Franc-maçonnerie, rationalisme, libre-pensée, laïcité


Cette unité coordonne les activités de recherche sur la franc-maçonnerie, le rationalisme, la libre-pensée, la laïcité:

Franc-maçonnerie en général: Luc Nefontaine

Histoire de la franc-maçonnerie: Hervé Hasquin et Jacques Lemaire

Symbolisme, aspects anthropologiques de la franc-maçonnerie: Luc Nefontaine, Pierre Daled, Christophe Loir, Baudouin Decharneux

Antimaçonnisme: Jean-Philippe Schreiber

"Aux origines du mythe du complot antijudéo-maçonnique. The Myth of the Jewish and Masonic Coalition : towards its Origins".

1. Argument

La théorie du complot est une figure dominante de nos sociétés contemporaines. Toute menace intérieure ou extérieure, toute atteinte à l'ordre moral inspiré par l'Eglise, tout vecteur de la modernisation de la société ont systématiquement été perçus par l'opinion réactionnaire, depuis la Révolution française, comme les effets d'une puissance occulte qu'il s'agissait de diaboliser. La franc-maçonnerie fut particulièrement visée de ce point de vue. Avec les années 1860, en Allemagne puis en France, le discours antimaçonnique va s'emparer de la thématique juive pour fustiger la conspiration antichrétienne qui serait à l'oeuvre dans la modernité européenne. L'antijudéo-maçonnisme sera d'abord essentiellement théologique puis, avec l'encyclique papale Humanum genus (1884), qui en lancera le mot d'ordre, se fera politique.
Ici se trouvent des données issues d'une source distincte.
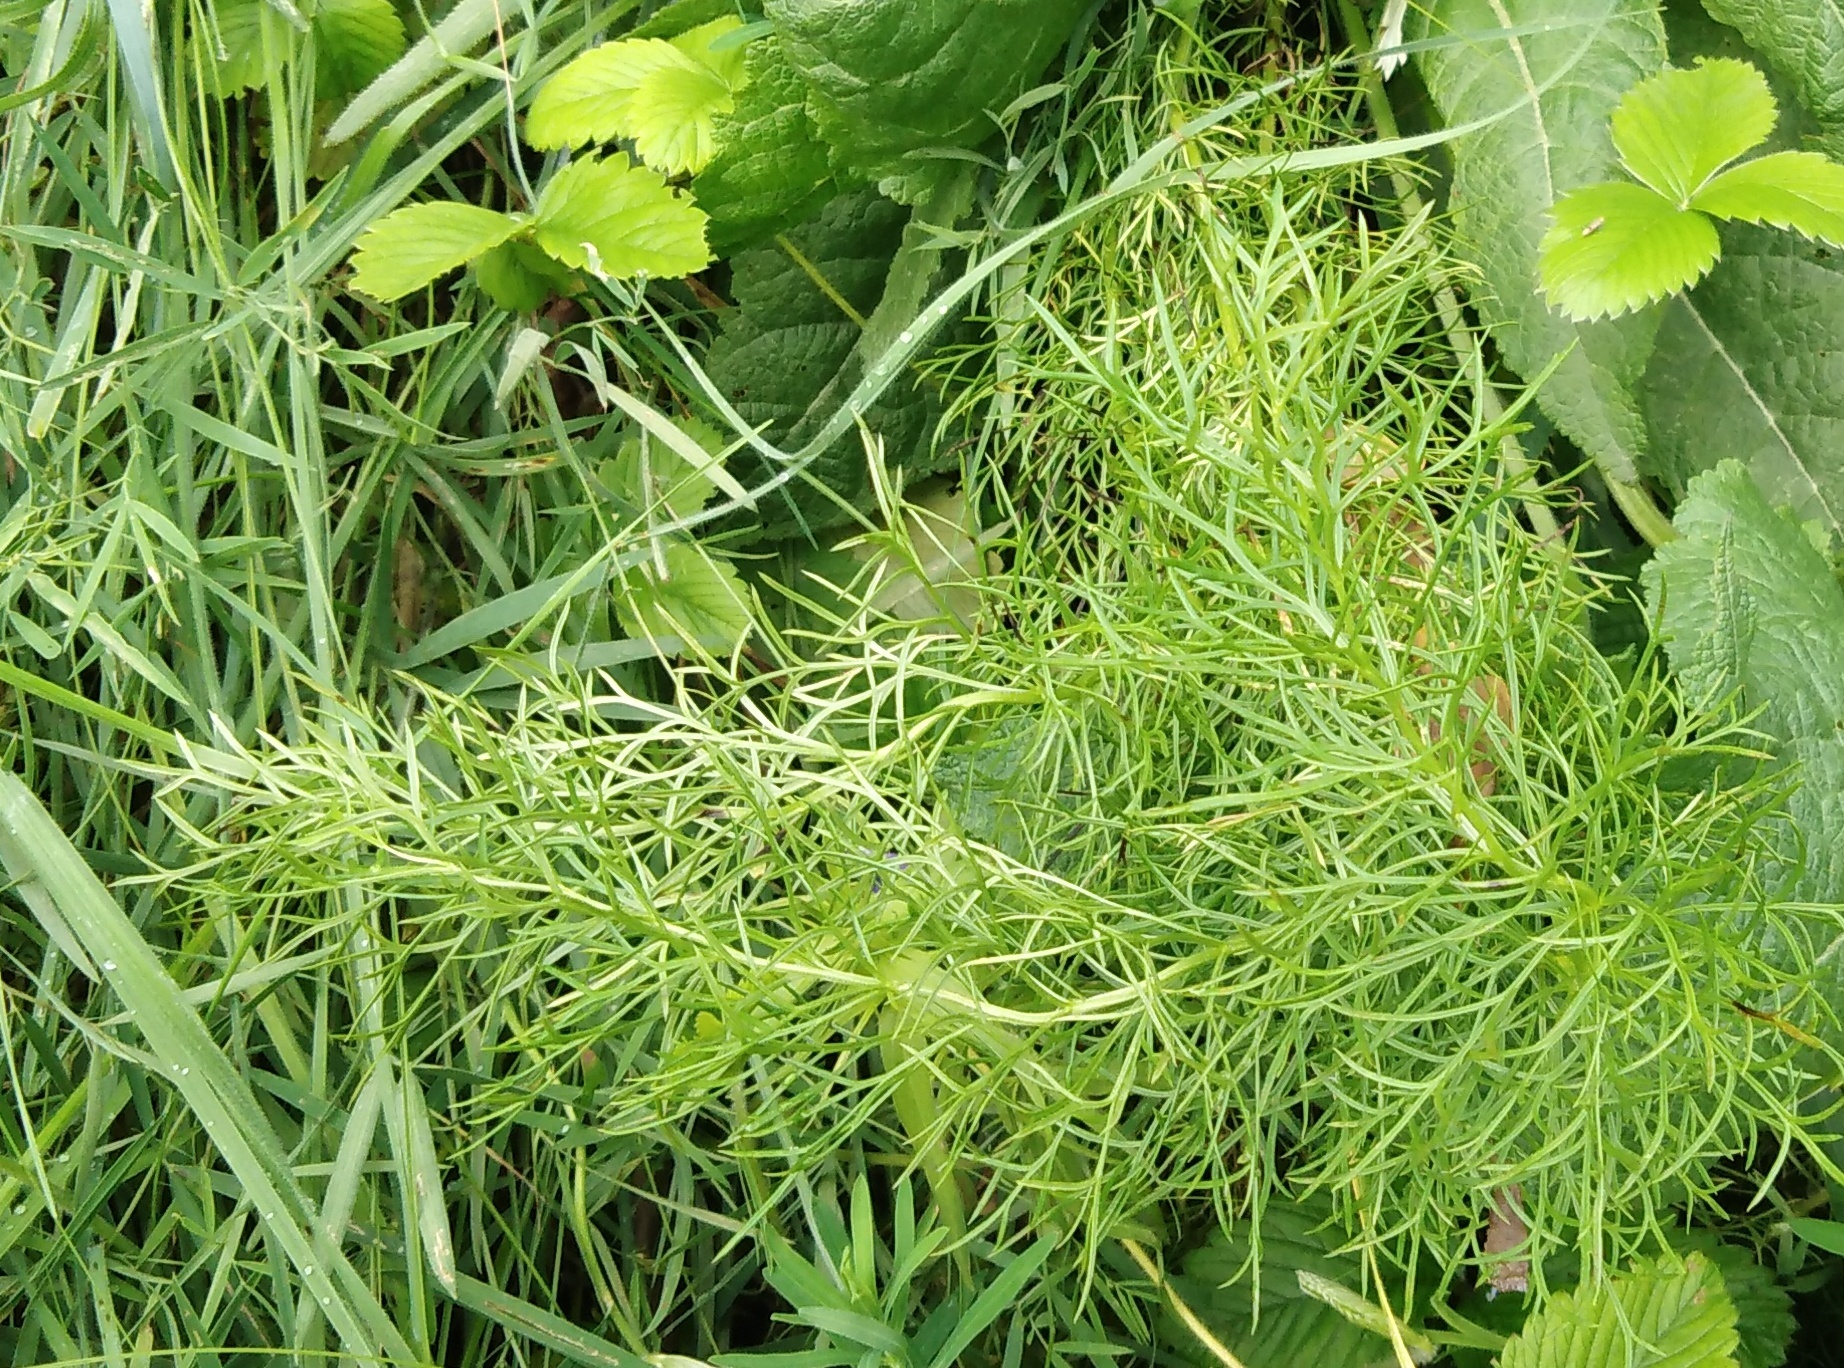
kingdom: Plantae
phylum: Tracheophyta
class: Magnoliopsida
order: Ranunculales
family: Ranunculaceae
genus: Adonis
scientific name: Adonis vernalis
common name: Yellow pheasants-eye
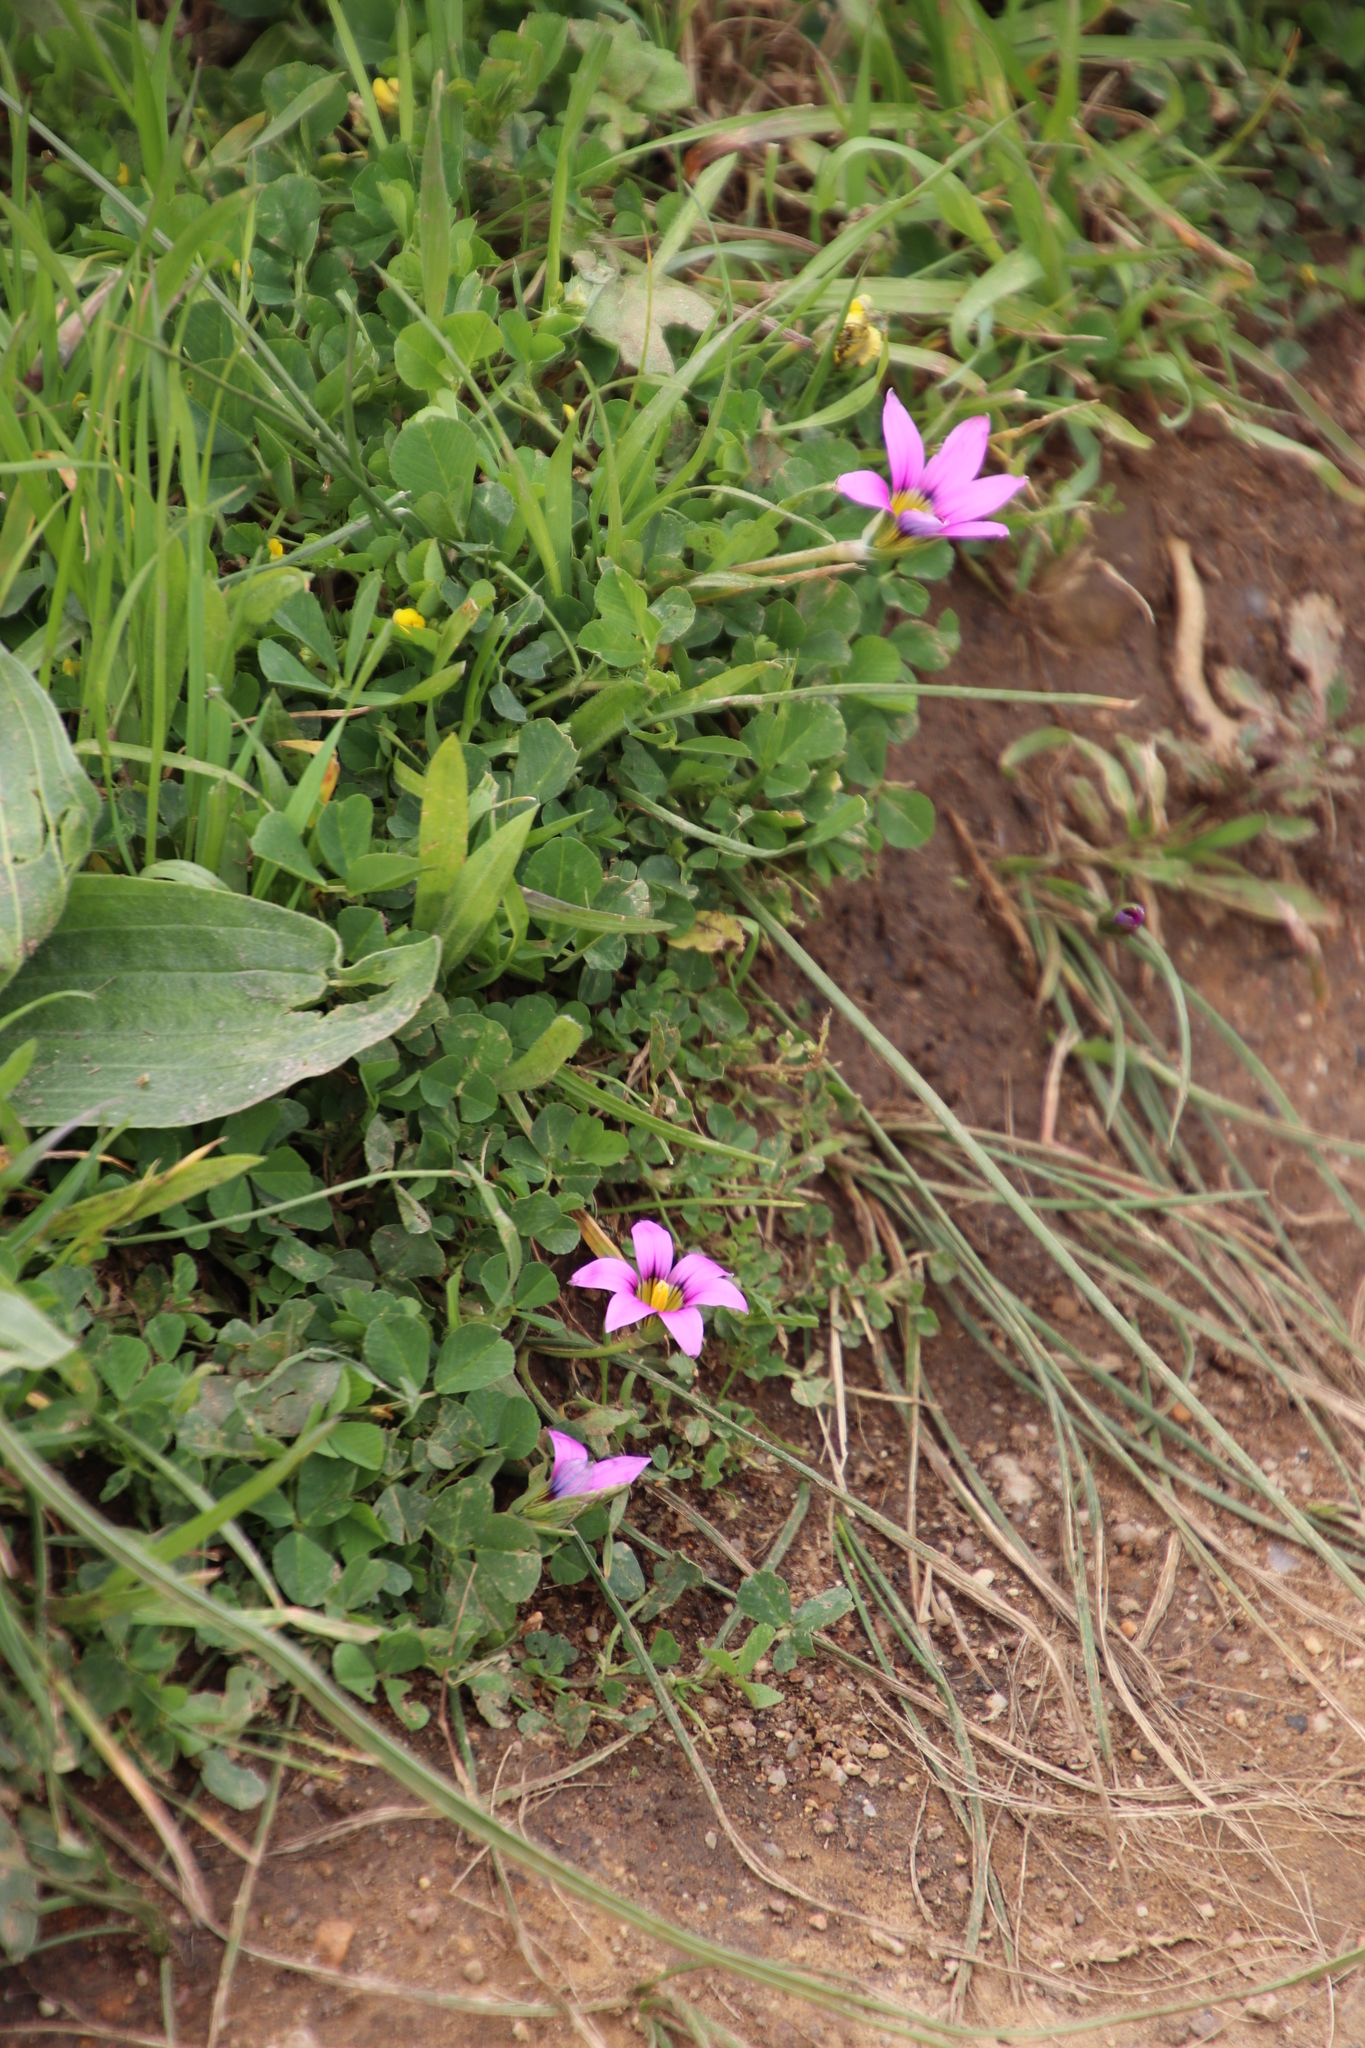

C'est en effet avec l'encyclique de Léon XIII, qui se donnait pour objectif de mettre bas les masques, que le discours antijudéo-maçonnique sera popularisé, jusqu'à la caricature. Il nous a semblé utile d'interroger ici les figures de ce discours sur le complot, là où Juifs et maçons sont associés pour incarner la coalition diabolique chargée de mettre à mal la civilisation chrétienne : la Synagogue de Satan, métaphore du lieu du secret des maçons et du lieu du pouvoir des Juifs, sert de fil rouge à un discours où Juifs et francs-maçons sont visés comme vecteurs d'une oeuvre diabolique de trahison de l'ordre social.

L'expression Synagogue de Satan, qui est appliquée à la franc-maçonnerie avec l'encyclique Etsi Multa de Pie IX (1873), sert ainsi ce discours sur le secret, l'obscur, le souterrain, le démoniaque, cette vision crépusculaire du monde : c'est le combat du monde visible contre le monde invisible. Le dévoilement du complot se fait en sondant les ténèbres : Mgr. Meurin en fera le titre d'un de ses ouvrages (La Franc-Maçonnerie, Synagogue de Satan - 1893), qui connut une grande diffusion. Il popularisera l'expression en la fixant dans l'imaginaire catholique, servant une mobilisation politique et théologique qui visait à faire du Juif l'incarnation du maçon, celui que le secret ne permettait pas d'identifier.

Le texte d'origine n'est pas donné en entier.